Pour Martin Fayulu, le peuple ne peut pas être instrumentalisé pour détruire ses propres garanties constitutionnelles.
« Puis vient l’argument ultime : le référendum. On nous dit : “Le peuple décidera”. Mais le peuple ne peut pas être instrumentalisé pour détruire ses propres garanties constitutionnelles. L’article 220 de notre Constitution n’est pas une disposition comme les autres. C’est une clause de protection. Une digue contre les abus.
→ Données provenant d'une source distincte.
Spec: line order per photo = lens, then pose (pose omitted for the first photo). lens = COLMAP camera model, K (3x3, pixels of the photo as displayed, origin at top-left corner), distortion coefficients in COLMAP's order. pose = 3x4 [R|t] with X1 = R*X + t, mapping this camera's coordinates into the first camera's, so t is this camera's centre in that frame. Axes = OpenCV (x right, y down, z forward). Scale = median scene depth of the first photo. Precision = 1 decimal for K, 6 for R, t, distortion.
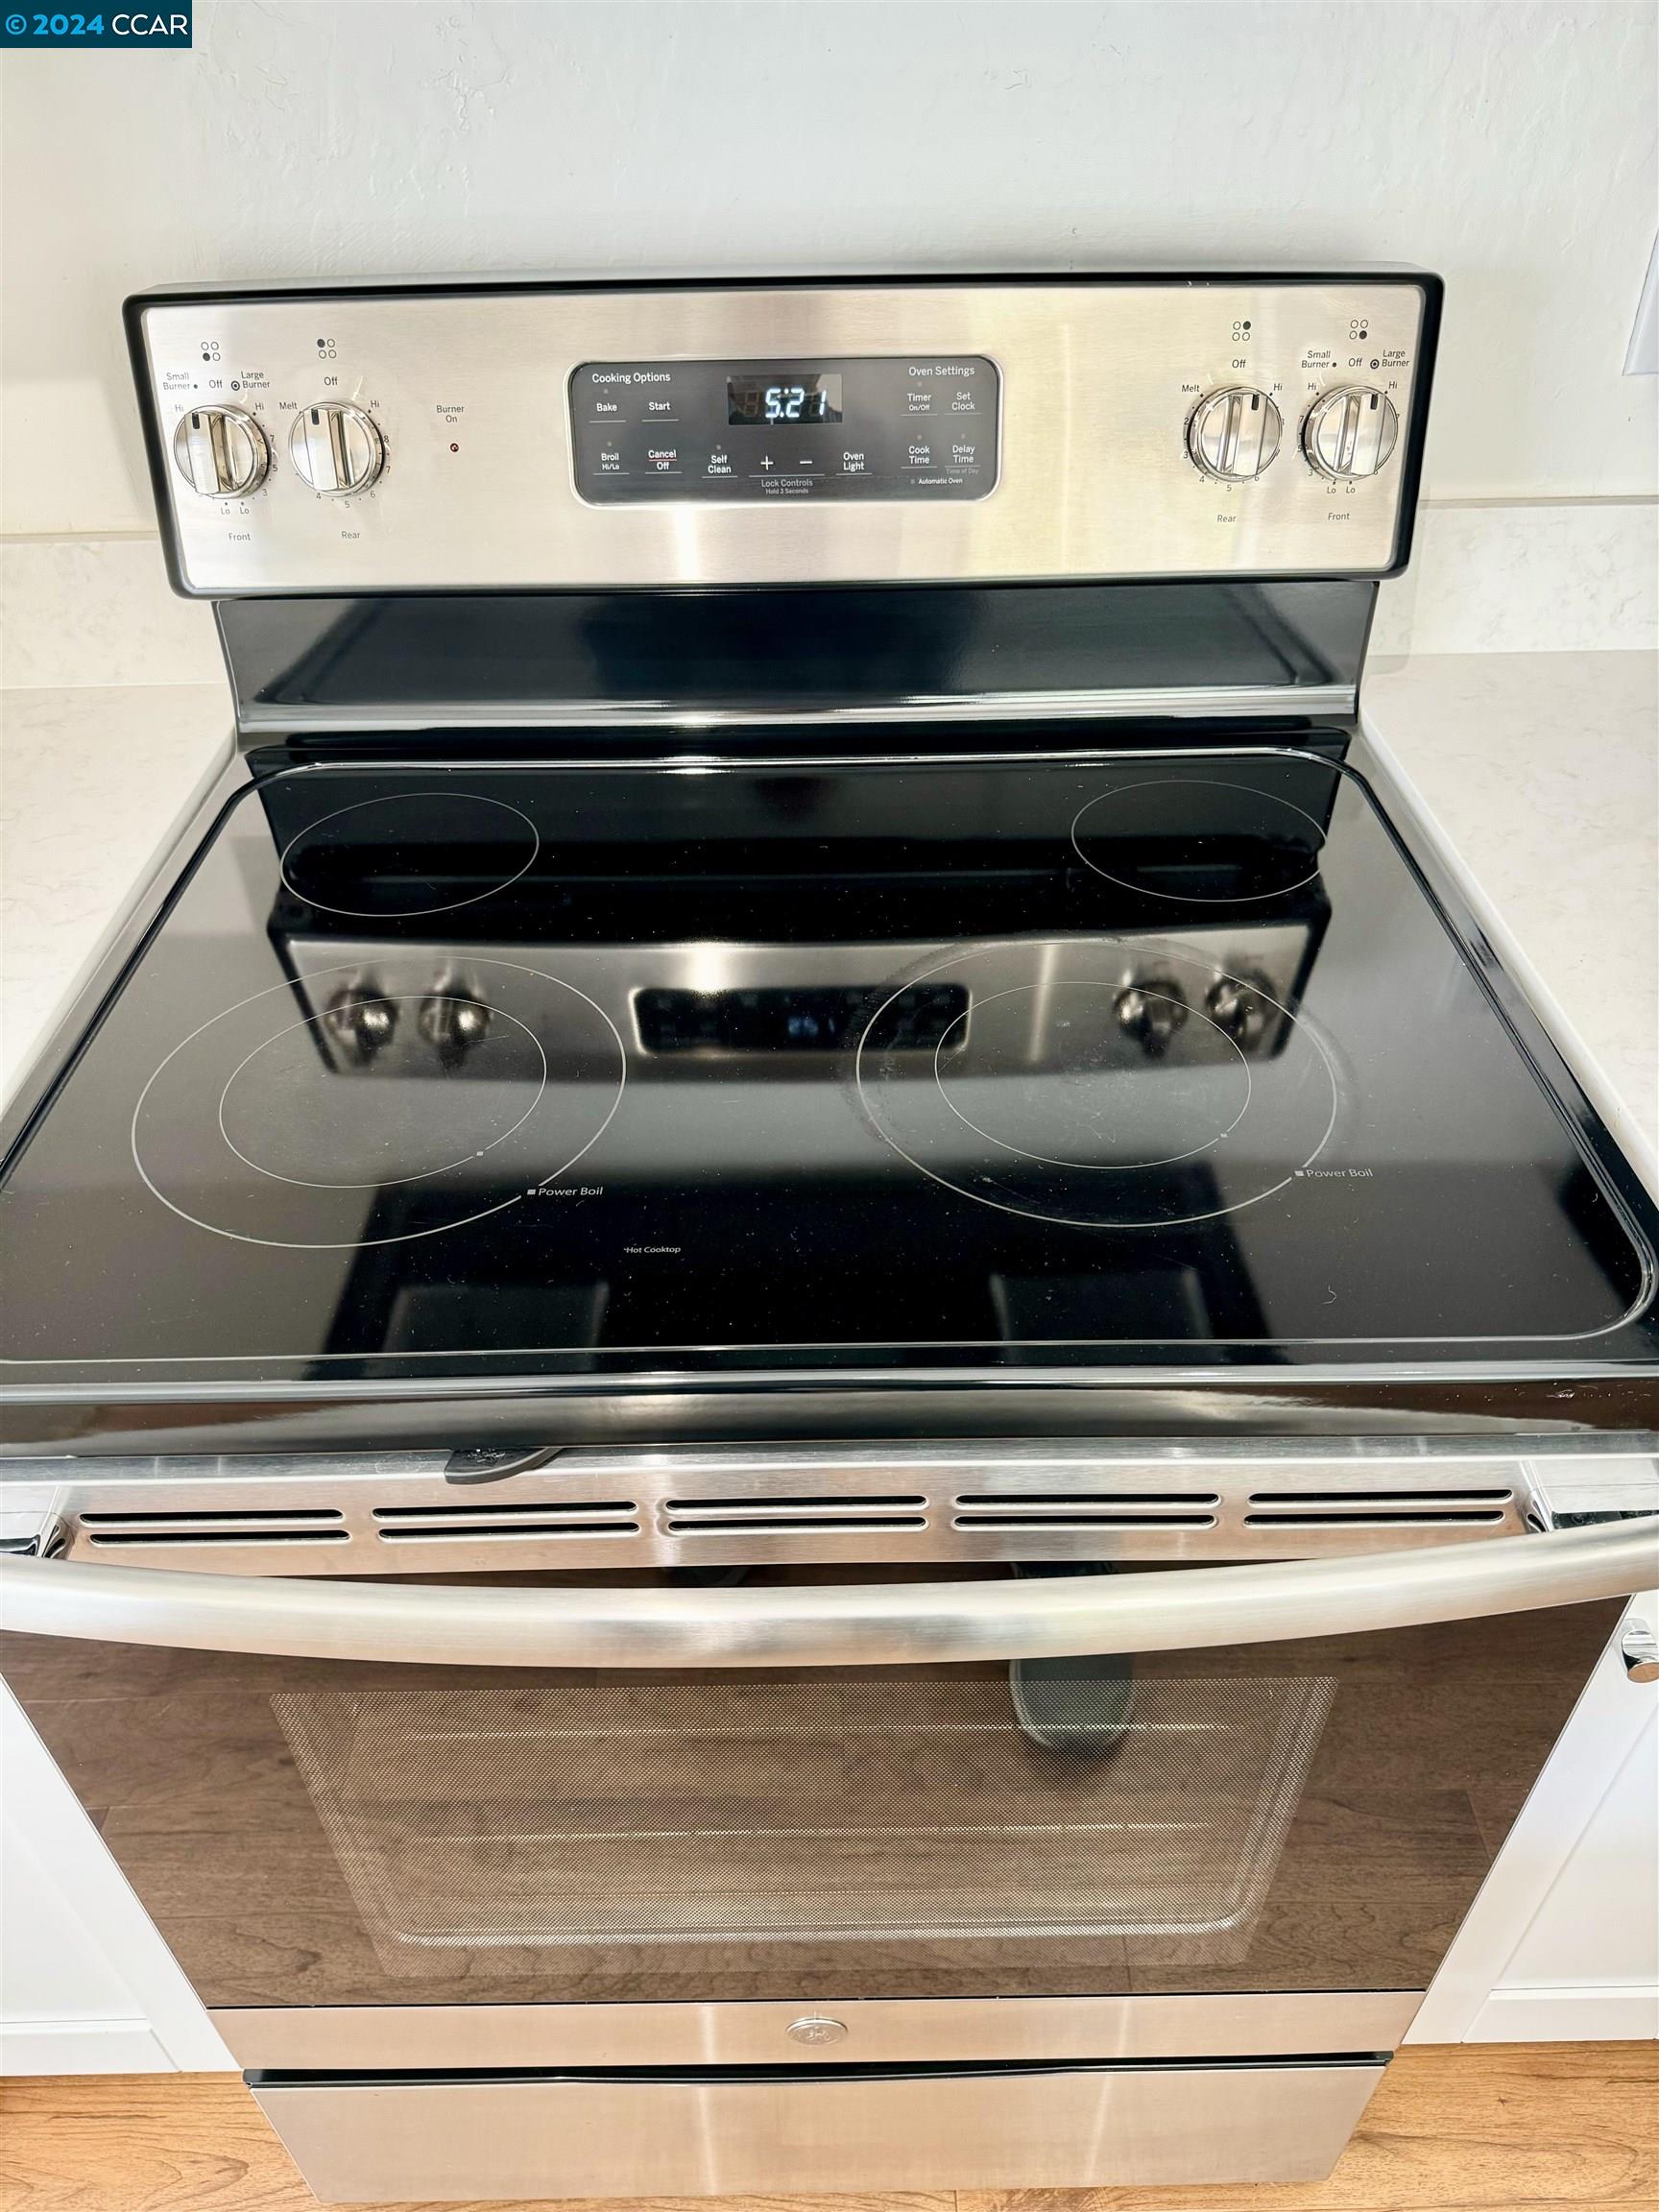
lens RADIAL K [[1563.7, 0, 827.9], [0, 1563.7, 1103.7], [0, 0, 1]] dist [0.046930, -0.049676]
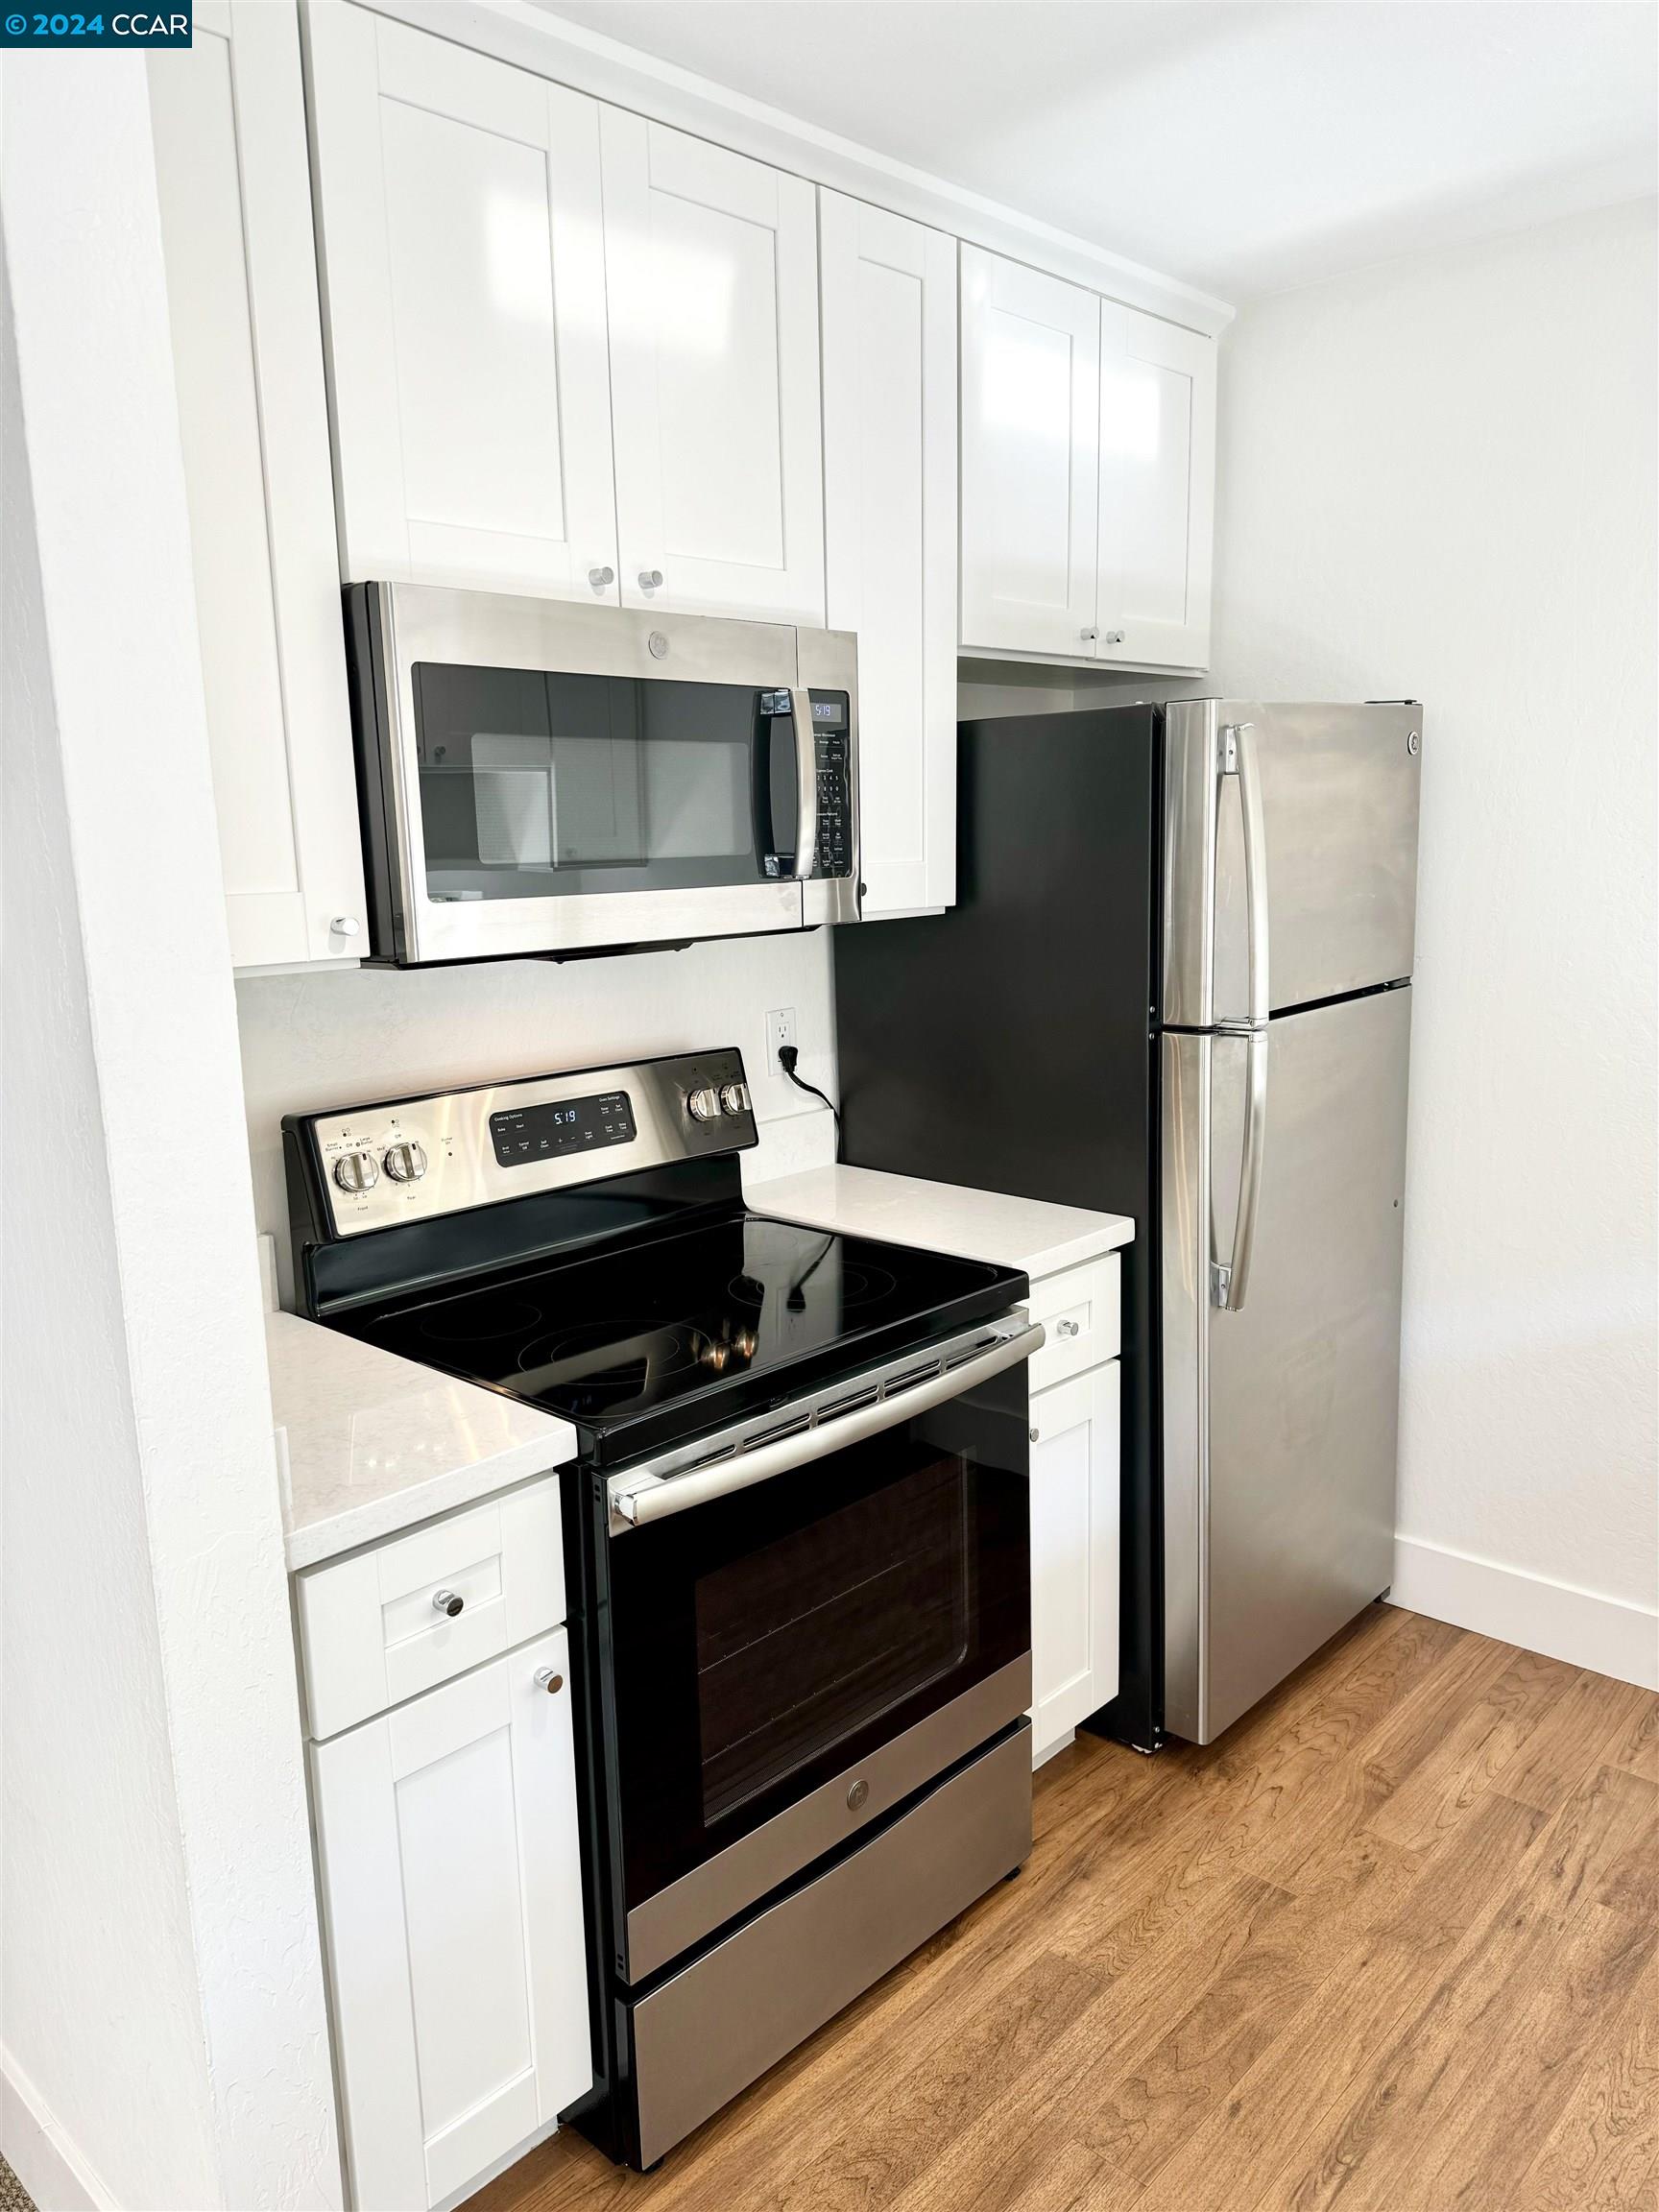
lens RADIAL K [[1563.7, 0, 825.3], [0, 1563.7, 1104.6], [0, 0, 1]] dist [0.046930, -0.049676]
pose [[0.704085, -0.127798, 0.698522, -1.437365], [0.451826, 0.839494, -0.301834, 0.462089], [-0.547831, 0.528127, 0.648817, -0.825035]]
Un verrou constitutionnel posé par le peuple pour préserver la démocratie, l’alternance, les libertés et l’équilibre des pouvoirs », a-t-il déclaré.
Pour cet opposant, le mécanisme proposé par le député Ngondankoy constitue une porte dérobée destinée à permettre ce que la Constitution interdit formellement.
« Si nous acceptons cela aujourd’hui, alors demain il suffira d’invoquer une crise pour modifier les règles fondamentales de la République », a-t-il ajouté.
Par ailleurs, Martin Fayulu a appelé la population et les leaders d’opinion à défendre l’esprit et la lettre de la loi fondamentale, notamment les principes de limitation du pouvoir, de protection des libertés, de respect de la souveraineté du peuple et d’alternance démocratique.